I had to work from 5am to 10pm every day without a break. The Malkin [her female employer] used to beat me with a stick when I could not understand her instructions. I felt helpless and trapped.”

Most recently, after a video surfaced of Bangladeshi domestic worker Sumi Akter’s desperate pleas to be rescued from her abusive family, protests have erupted across the Bangladeshi capital of Dhaka over the continued abuses in the kingdom. Sumi Akter’s video showed her hiding in a bathroom, showing scars from when her family poured hot oil over her arms. She also details how she was starved, sexually abused, and locked in a dark room for more than two weeks.

According to BRAC, an NGO working with Bangladeshi migration workers, more than 1,353 female domestic workers returned to Bangladesh because of the abuses and inhumane working conditions inside Saudi Arabia. Shariful Islam Hasan, from BRAC, stated:

After they came back, they reported of mental, physical and sexual abuse…I haven’t found a single case where the employers have been punished. So the Saudi employers think they can do whatever they want with these workers without facing any consequences.”

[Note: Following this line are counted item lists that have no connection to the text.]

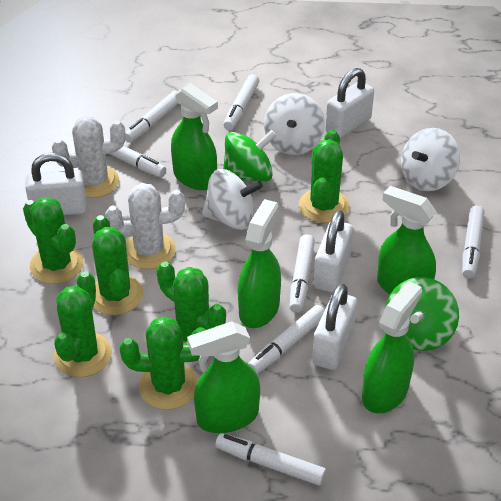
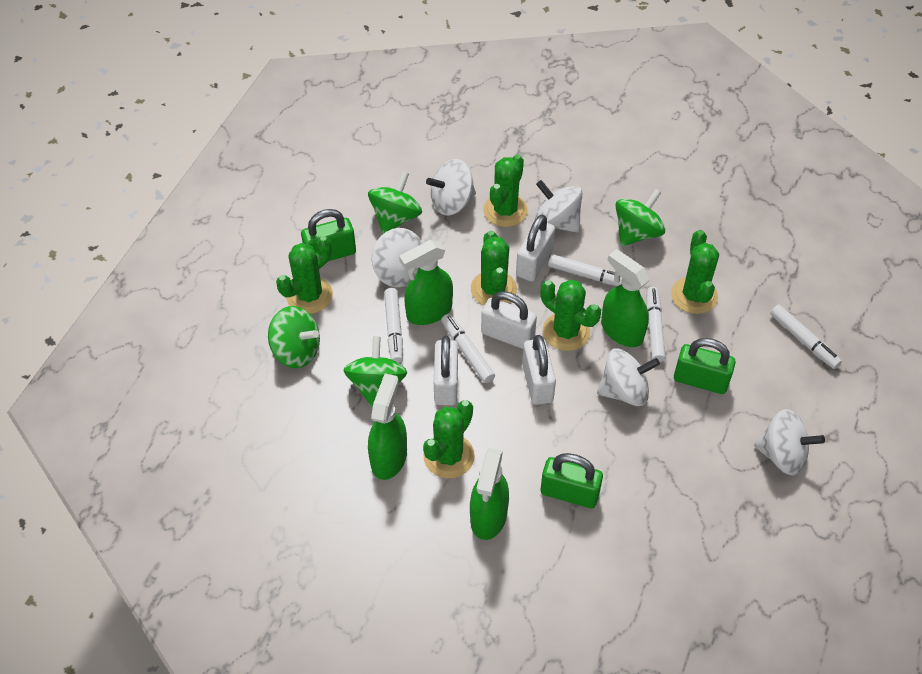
green padlock: 0 -> 3
green spinning top: 2 -> 4
green spray bottle: 5 -> 4
white cactus: 2 -> 0
white marker: 7 -> 5
white spinning top: 3 -> 5

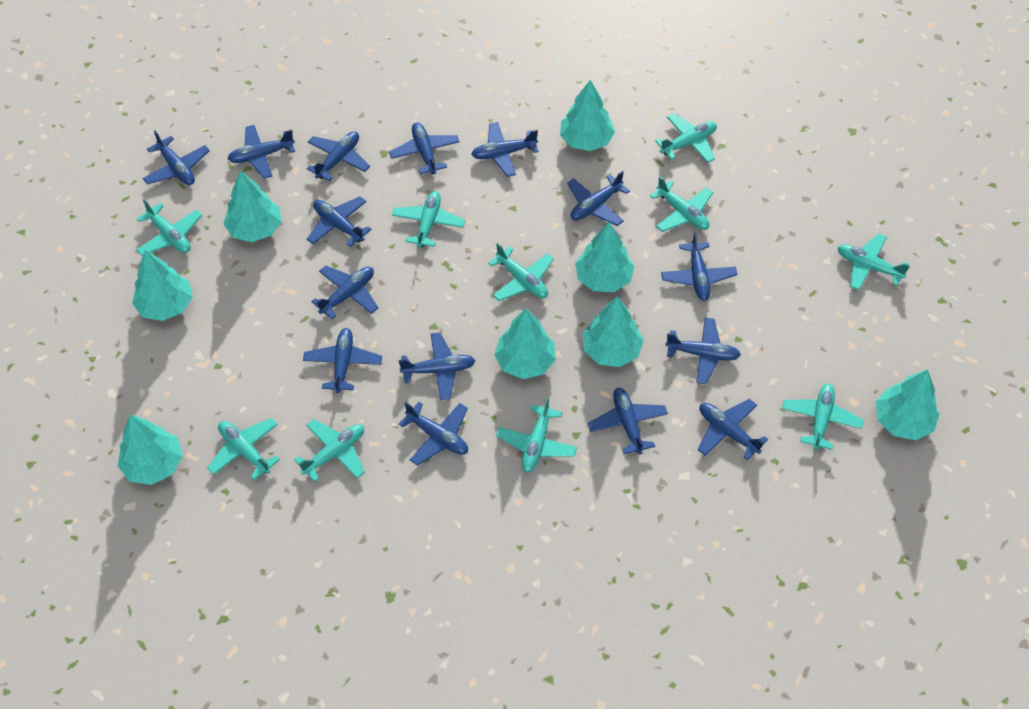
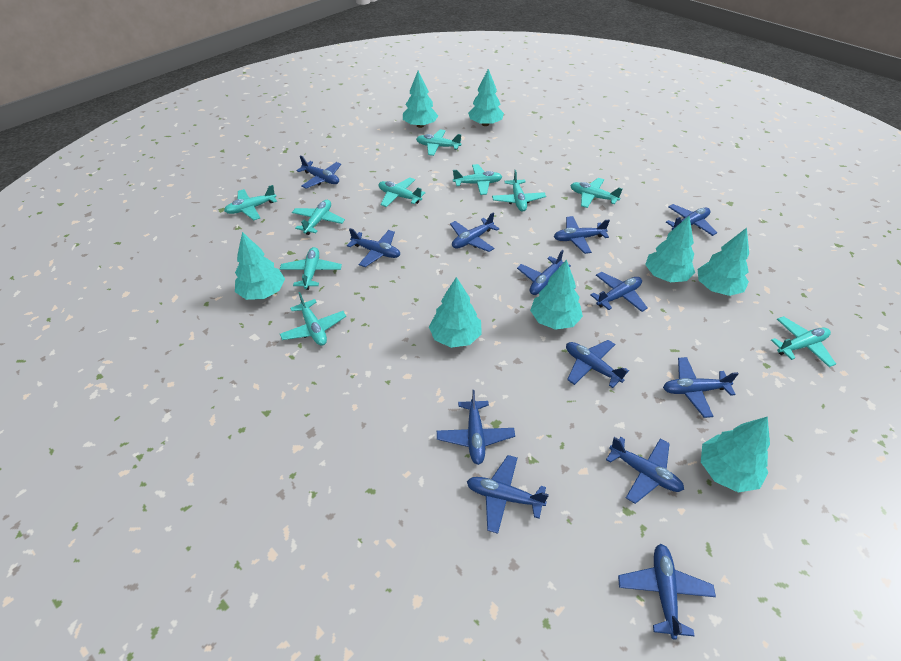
blue plane: 15 -> 13

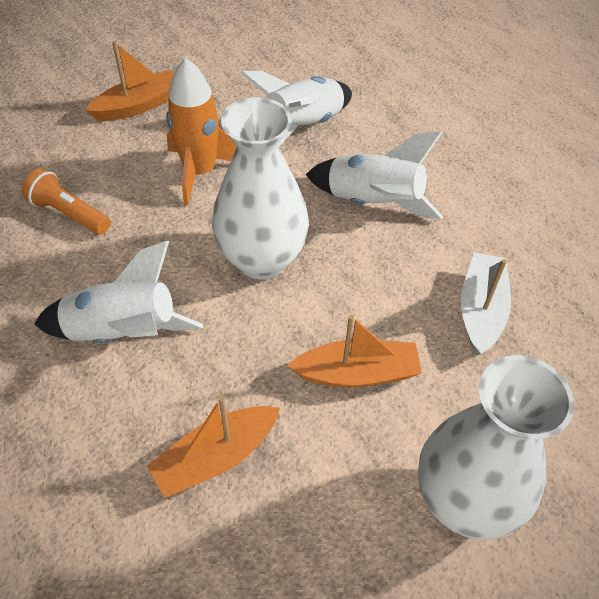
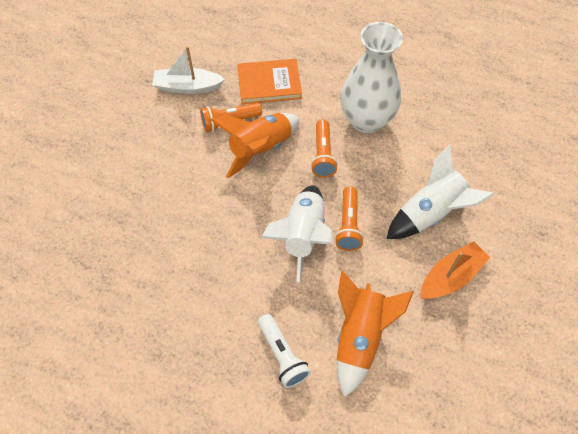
orange boat: 3 -> 1
orange book: 0 -> 1
orange flashlight: 1 -> 3
orange rocket: 1 -> 2
white flashlight: 0 -> 1
white rocket: 3 -> 2
white vase: 2 -> 1

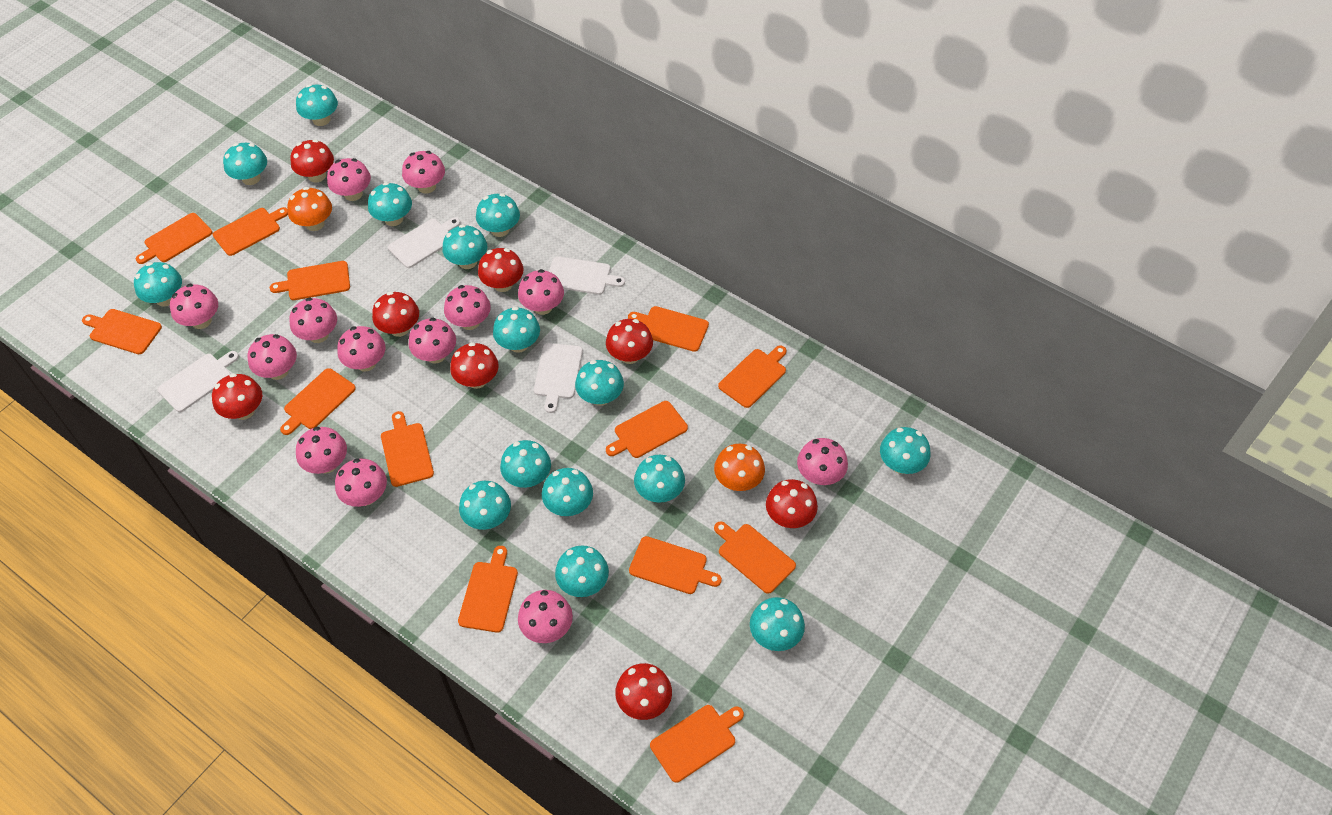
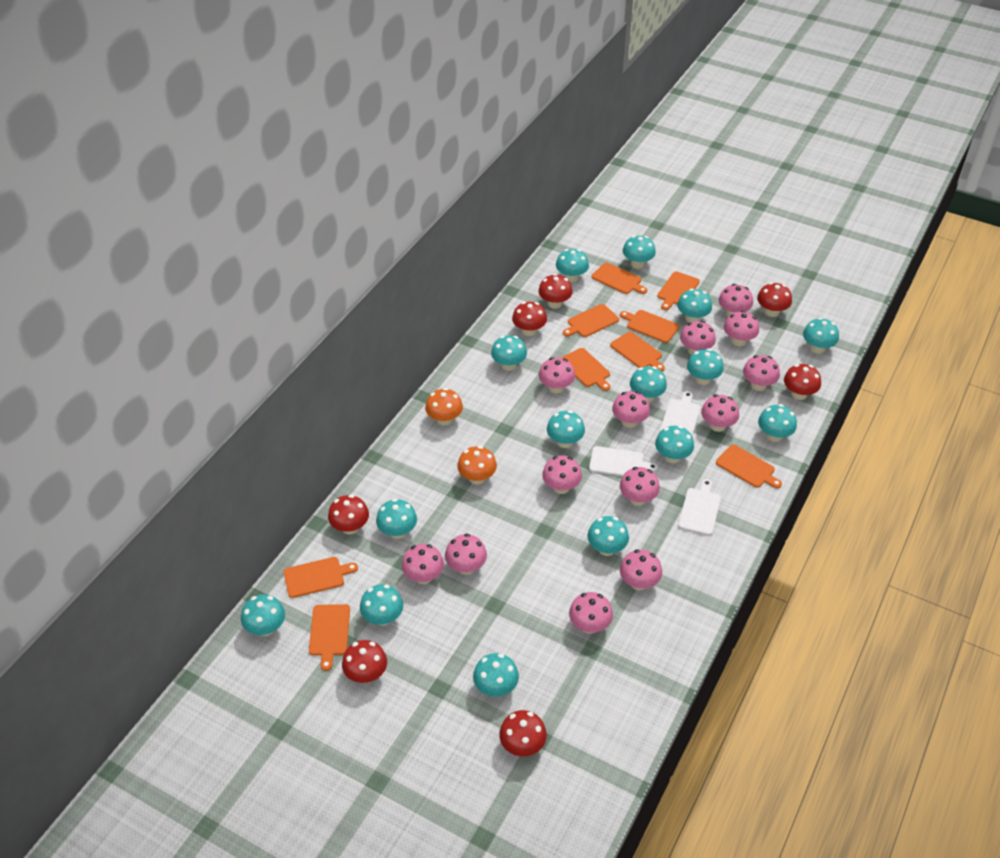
orange cutting board: 13 -> 9
red mushroom: 8 -> 7
white cutting board: 4 -> 3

Female workers in Saudi Arabia are subject to highly controversial punishments in addition to being abused on a daily occurrence. These punishments include the ability to be charged for moral crimes by Saudi officials. Being raped by their employers often results in maids and domestic workers being subject to punishment for having sex outside of marriage. Fleeing from their homes can also constitute as a crime, in a country that seemingly has very little in terms of protection for international migrants. Human Rights Watch’s Rothna Begum stated:

I have documented many cases across the Gulf where men have come into the woman’s room and have either tried to rape them or actually raped them. Women have talked about being sold to another employer and not being paid salaries or having their wages delayed. The range of abuses can amount to forced labour or sometimes even slavery where the employer refuses to pay them and says things like ‘I bought you’.”

As Saudi Arabia continues to abuse and deny any form of human rights for its domestic workers, many of the Bangladeshi female workers who feel like they have little choice but to move to Saudi for economic reasons are repeatedly abused. It remains to be seen whether or not Saudi will be fully held to account over what may well be a systematic abuse of human rights within the kingdom.